Should You Consider Group Therapy?
You’ve read a million articles about group therapy, but you still can’t decide. Should you look for a group? What will it be like? Will it help you? Could it be harmful rather than helpful? What different types of groups are available?
Misconceptions about Group Therapy
According to Yalom (p. 295), there are three common misconceptions about group therapy: (1) that it can be unpredictable (for example, group members could exert pressure for self-disclosure), (2) that it is not as effective as individual therapy because of the reduced amount of attention each individual receives from the therapist, and (3) that spending time with individuals who suffer from emotional disturbance can be harmful. Let’s address each issue in turn.
Can group therapy be unpredictable, with all those different personalities in one room? Yes, of course. Will you ever have to disclose something that you don’t want to? No, absolutely not. Group members may exert pressure from time to time, but only you know what is best for you, and you must work at your own pace. You might want to share some dark or uncomfortable experience with the group. Or you might not. The choice is yours.

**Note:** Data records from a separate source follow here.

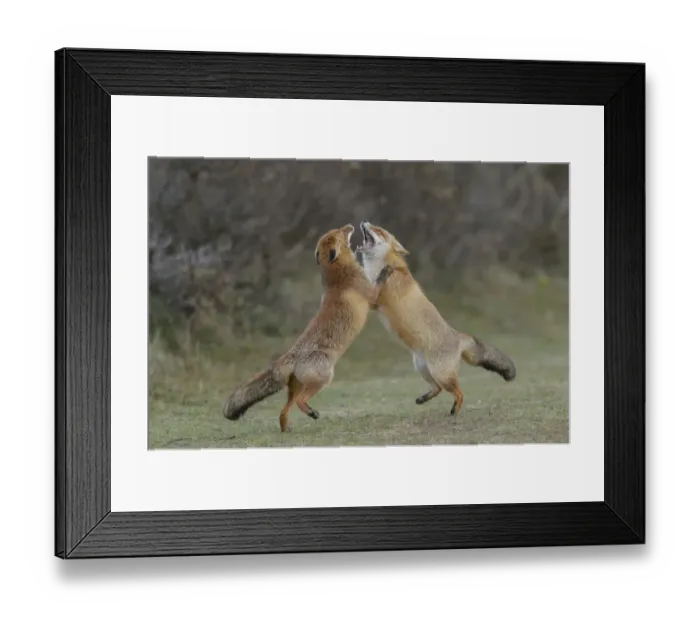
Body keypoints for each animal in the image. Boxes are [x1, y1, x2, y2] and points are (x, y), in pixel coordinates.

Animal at [223, 224, 393, 432]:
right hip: (324, 378)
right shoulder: (371, 296)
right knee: (299, 401)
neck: (337, 274)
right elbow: (379, 282)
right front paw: (386, 270)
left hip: (297, 388)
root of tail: (290, 356)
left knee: (283, 411)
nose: (350, 226)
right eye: (340, 232)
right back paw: (309, 413)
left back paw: (287, 428)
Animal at [355, 220, 516, 417]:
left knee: (459, 392)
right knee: (438, 389)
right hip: (423, 369)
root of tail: (458, 336)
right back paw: (423, 399)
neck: (377, 267)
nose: (364, 222)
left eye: (379, 231)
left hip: (440, 374)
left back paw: (454, 410)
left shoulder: (376, 297)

Is group therapy less effective because healing is directly correlated to the amount of time the therapist spends on you and your individual needs? No, it’s not less effective, but it does bring about healing in a different way. The therapist’s role is to gently guide the members, but much of the healing happens in the “here and now” of the therapy group—that is to say, due to the exchanges with and insights of other group members. You will most certainly receive individual attention in your group, but that is not the only factor in achieving growth.

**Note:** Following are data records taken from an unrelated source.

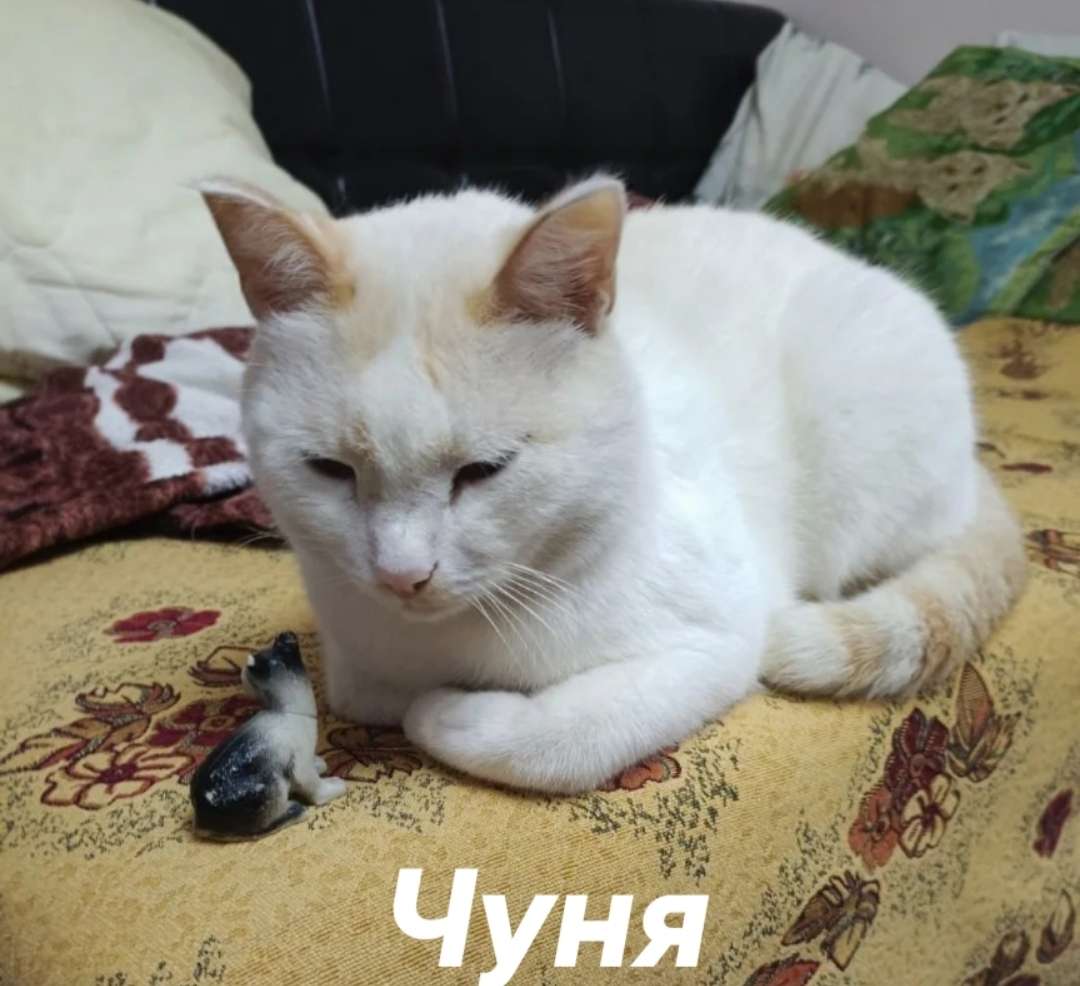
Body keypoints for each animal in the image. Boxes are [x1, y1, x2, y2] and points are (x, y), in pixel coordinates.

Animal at [201, 175, 1026, 795]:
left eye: (483, 471)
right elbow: (370, 697)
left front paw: (451, 715)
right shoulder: (353, 662)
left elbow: (559, 740)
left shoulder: (713, 641)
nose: (403, 575)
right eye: (330, 470)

Lastly, can spending time with others who suffer from emotional disturbance be harmful? Essentially this question posits that someone else’s neurosis will rub off on you, like the flu. When put that way, I imagine you already know the answer. (The answer is: no.)
Benefits of Group Therapy
Now that we have that out of the way… should you join a group? Maybe I’m biased, but I think so. The benefits of group therapy are numerous. For example, giving and receiving support, increasing self-awareness, improving communication skills, and (hopefully, and perhaps most importantly) realizing that you are not alone are all fruits of group therapy. Also, group sessions are cheaper! Good, solid treatment for a fraction of the price of individual therapy—you really can’t beat it.

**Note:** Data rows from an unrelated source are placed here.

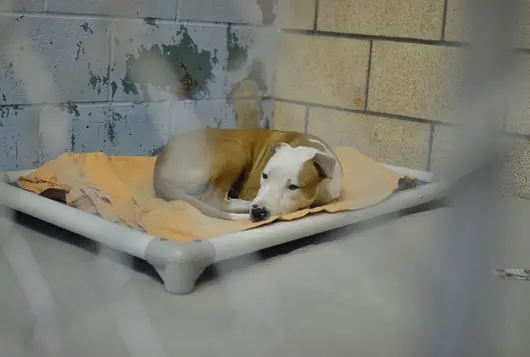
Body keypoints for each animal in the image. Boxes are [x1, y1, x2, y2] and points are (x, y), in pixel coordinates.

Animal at [153, 126, 342, 221]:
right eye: (264, 176)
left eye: (293, 186)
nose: (258, 211)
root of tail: (159, 164)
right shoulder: (251, 190)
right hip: (236, 150)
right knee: (214, 199)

Finding the Right Group for You
So how do you find one? If you have an individual therapist, she is a great resource; if she doesn’t run groups herself, she can likely point you in the right direction. Google is also your friend. Any site you would use to find an individual therapist will probably have lists of available groups in your area.
Types of Therapy Groups
There are several different types of groups – only you can decide which type of group therapy best suits you and your goals for therapy. Groups have guidelines to keep everyone on the same page. Issues such as confidentiality and fraternizing outside of the group will likely be addressed by the therapist and discussed as-needed on an ongoing basis. The type and format of your group will be factors that influence those guidelines.
- Looking for insight into yourself and your relationships? You want a process group. Typically, these groups are longer-term and more fluid, depending on the needs of the members.
- How about parenting, anger management, stress-management, or support coping with phobias? You should consider a psychoeducational group. Often more structured and time-limited, these groups should present you with specific learning objectives over a set number of weeks.
- Recovering – or hoping to recover – from addictions? Addictions or substance abuse support groups are a powerful tool to help with that process.
The format of the group is something else to consider.
- Closed groups often cap at six or eight members, and the group members will change relatively infrequently.
- Open groups allow members to come and go.
Lastly, meet the therapist. An initial consultation is part of the process to assess if you are a good fit for a group. The therapist will interview you to determine if she believes your needs will be met by the group, and you will interview her to see if you “click.” Yes, the spark, the connection, between two people is an essential component of any therapeutic relationship. If you don’t feel it immediately, don’t worry, sometimes it takes a while. The important question is, do you feel it could develop?
It’s okay if you have to shop around some to find the therapist and therapy group that are the right fit for you. I hope this article helps you take the first step. Good luck!
Yalom, I. D., & Leszcz, M. (2005). The theory and practice of group psychotherapy. New York, NY: Basic Books.